Pourquoi pas elles ? Former aujourd’hui les filles aux emplois numériques de demain

Femmes numérique et éducation en Afrique
Femmes numérique et éducation en Afrique

Avec la Banque Mondiale

Parce qu’il transforme les économies, le numérique exige de nouvelles compétences pour réussir dans les emplois de demain. Or les femmes et les jeunes filles continuent à être sous-représentées dans les filières et carrières spécialisées dans les technologies de l’information et de la communication (TIC). C’est un constat qui nous appelle à faire plus pour abattre les obstacles qui se dressent devant elles.

Les données contenues dans le portail de la Banque mondiale sur la parité montrent que la proportion de femmes diplômées dans les TIC dépasse 50 % dans des pays comme la Gambie, la Jordanie ou Sint Maarten, mais qu’elle n’est que de 9 % au Cambodge et de 10 % aux Maldives et en Suisse.

**Données brutes**.
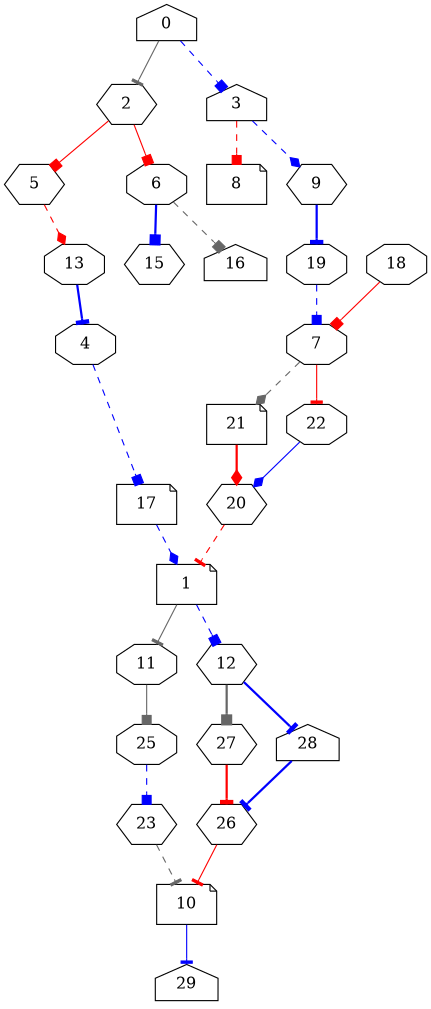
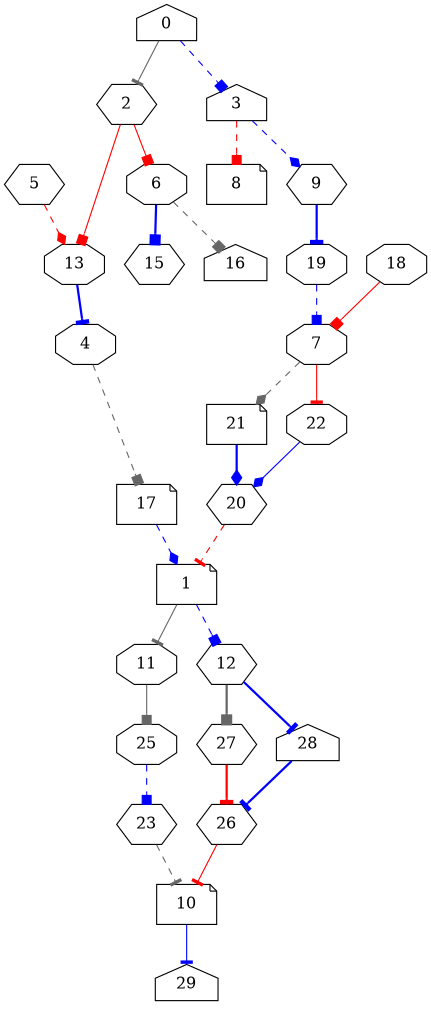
  digraph {
    node [Weight=13 shape=hexagon]
    edge [Weight=3 arrowhead=box color=blue style=dashed]
    0 [Weight=11 shape=house]
    2 [Weight=8]
    3 [Weight=6 shape=house]
    5 [Weight=4]
    6 [Weight=9 shape=octagon]
    8 [Weight=4 shape=note]
    9 [Weight=10]
    13 [Weight=8 shape=octagon]
    15 [Weight=9]
    16 [Weight=8 shape=house]
    19 [Weight=5 shape=octagon]
    1 [Weight=4 shape=note]
    11 [Weight=11 shape=octagon]
    12 [Weight=11]
    25 [Weight=6 shape=octagon]
    27 [Weight=5]
    28 [shape=house]
    23 [Weight=3]
    26 [Weight=8]
    4 [Weight=5 shape=octagon]
    18 [shape=octagon]
    7 [Weight=3 shape=octagon]
    17 [shape=note]
    21 [Weight=3 shape=note]
    22 [Weight=4 shape=octagon]
    20 [Weight=5]
    10 [shape=note]
    29 [shape=house]
    0 -> 2 [Weight=2 arrowhead=tee color=gray40 style=solid]
    0 -> 3
-   2 -> 5 [Weight=9 color=red style=solid]
+   2 -> 13 [Weight=9 color=red style=solid]
    2 -> 6 [Weight=7 color=red style=solid]
    3 -> 8 [Weight=9 color=red]
    3 -> 9 [Weight=9 arrowhead=diamond]
    5 -> 13 [Weight=4 arrowhead=diamond color=red]
    6 -> 15 [style=bold]
    6 -> 16 [Weight=5 color=gray40]
    9 -> 19 [Weight=8 arrowhead=tee style=bold]
    13 -> 4 [Weight=7 arrowhead=tee style=bold]
    19 -> 7
    1 -> 11 [Weight=8 arrowhead=tee color=gray40 style=solid]
    1 -> 12 [Weight=9]
    11 -> 25 [Weight=6 color=gray40 style=solid]
    12 -> 27 [color=gray40 style=bold]
    12 -> 28 [Weight=10 arrowhead=tee style=bold]
    25 -> 23
    27 -> 26 [Weight=7 arrowhead=tee color=red style=bold]
    28 -> 26 [arrowhead=tee style=bold]
    23 -> 10 [Weight=4 arrowhead=tee color=gray40]
    26 -> 10 [Weight=10 arrowhead=tee color=red style=solid]
-   4 -> 17 [Weight=10]
+   4 -> 17 [Weight=10 color=gray40]
    18 -> 7 [Weight=7 color=red style=solid]
    7 -> 21 [Weight=5 arrowhead=diamond color=gray40]
    7 -> 22 [arrowhead=tee color=red style=solid]
    17 -> 1 [Weight=2 arrowhead=diamond]
-   21 -> 20 [Weight=10 arrowhead=diamond color=red style=bold]
+   21 -> 20 [Weight=10 arrowhead=diamond style=bold]
    22 -> 20 [Weight=2 arrowhead=diamond style=solid]
    20 -> 1 [Weight=10 arrowhead=tee color=red]
    10 -> 29 [arrowhead=tee style=solid]
  }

**Vos tâches**.
**a.** D'après le texte sur les femmes et le numérique, quelle est la proportion de femmes diplômées dans les TIC au Cambodge ?
**b.** Rédigez la suite du texte sur les femmes et le numérique après sa dernière phrase.
Les items n'ont aucun lien avec le texte sur les femmes et le numérique.

**Résultats de l'exercice**.
**a.** Elle n'est que de 9 %.

**b.**
Part des femmes sur le nombre total de diplômés du troisième cycle en technologies de l’information et de la communication

Part des femmes sur le nombre total de diplômés en TIC (%) :

Source: Institut de statistique de l’UNESCO (UIS). Données issues du portail sur la parité hommes-femmes de la Banque mondiale. Conception Sarah BunkerConception Sarah Bunker

Selon de récentes données d’ONU Femmes (a), si l’acquisition de compétences numériques a nettement progressé dans la population féminine, il reste beaucoup de chemin à parcourir. Par exemple, en République démocratique du Congo, seulement 2 % des femmes âgées de 15 à 49 ans savent envoyer un e-mail accompagné d’une pièce jointe, contre 7 % des hommes. Au Mexique, les valeurs se situent à 31 % et 35 % respectivement. À Oman, ces compétences sont quasi universelles. Parmi les principaux obstacles (a) à surmonter figurent notamment les disparités d’accès aux smartphones et ordinateurs, le manque de contenu pertinent et les normes sociales qui dissuadent femmes et jeunes filles d’utiliser internet.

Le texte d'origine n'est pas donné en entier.